* What is required:
Every line from the one containing "pyautogui.moveTo(597, 256)" to the end of the records below must be copied exactly, and no pictures may be included.

* Data for this task:
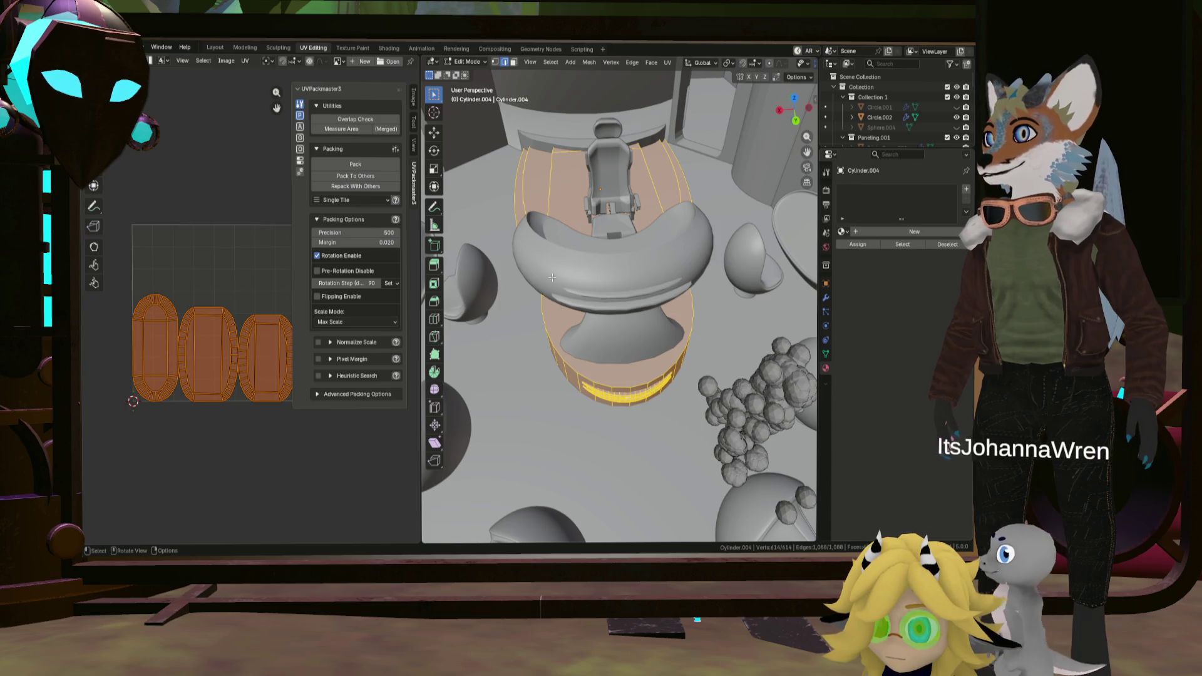
pyautogui.moveTo(655, 390); pyautogui.dragTo(564, 270, button='middle')
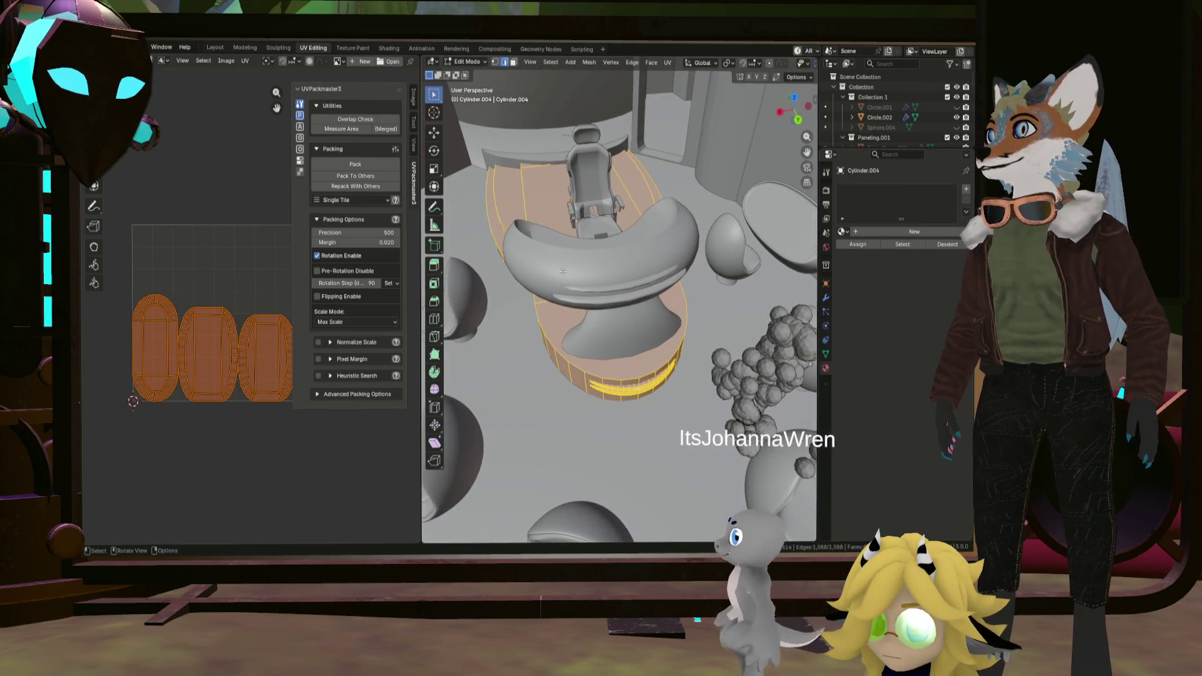
pyautogui.moveTo(564, 271)
pyautogui.mouseDown(button='middle')
pyautogui.moveTo(597, 256)
pyautogui.moveTo(595, 278)
pyautogui.mouseUp(button='middle')
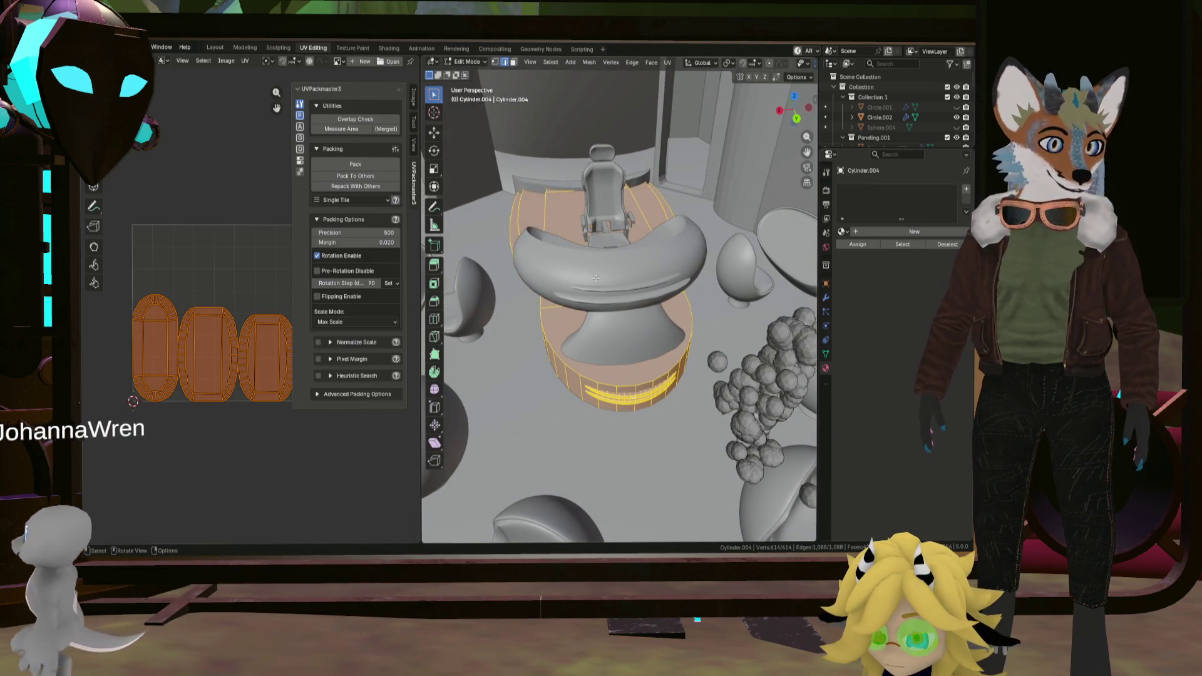
pyautogui.click(666, 64)
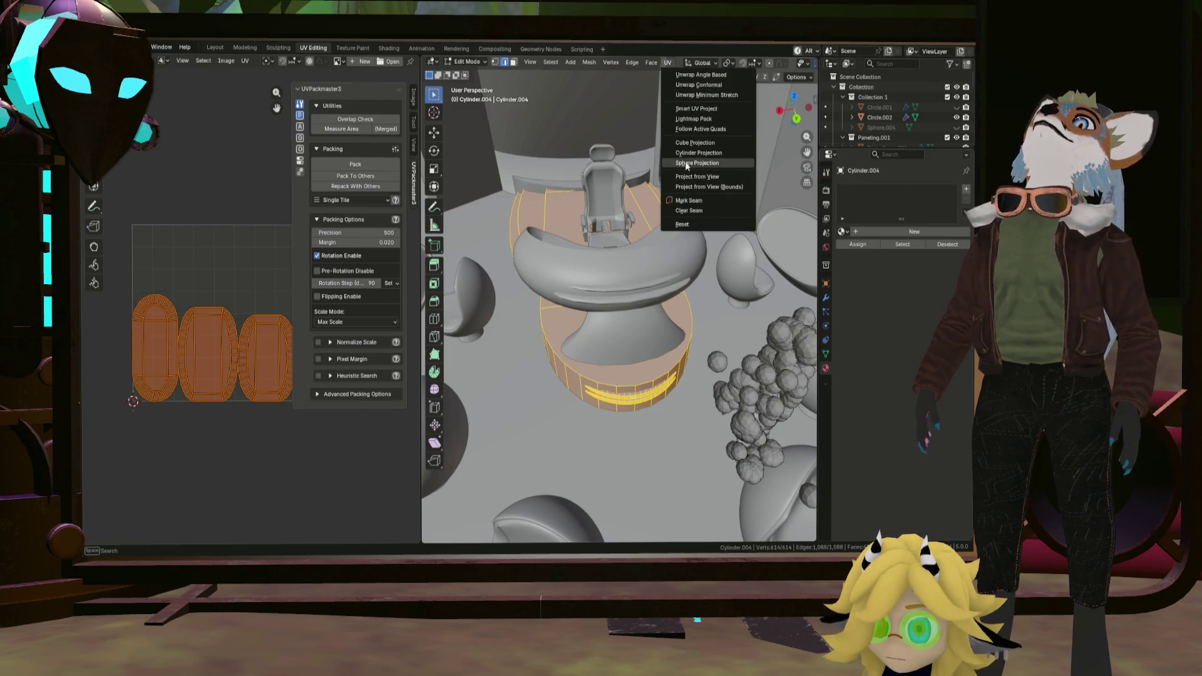
pyautogui.click(698, 96)
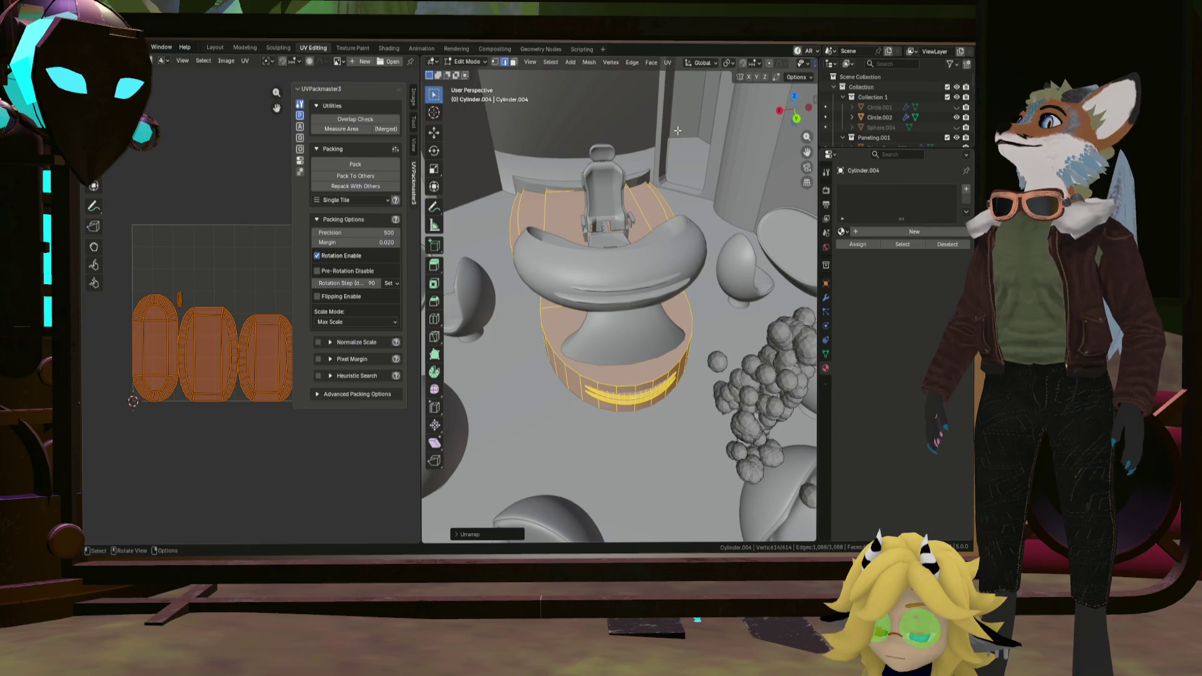
pyautogui.scroll(5, 172, 334)
pyautogui.scroll(-4, 190, 265)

* Answer area:
pyautogui.moveTo(597, 256)
pyautogui.moveTo(595, 278)
pyautogui.mouseUp(button='middle')
pyautogui.click(666, 64)
pyautogui.click(698, 96)
pyautogui.scroll(5, 172, 334)
pyautogui.scroll(-4, 190, 265)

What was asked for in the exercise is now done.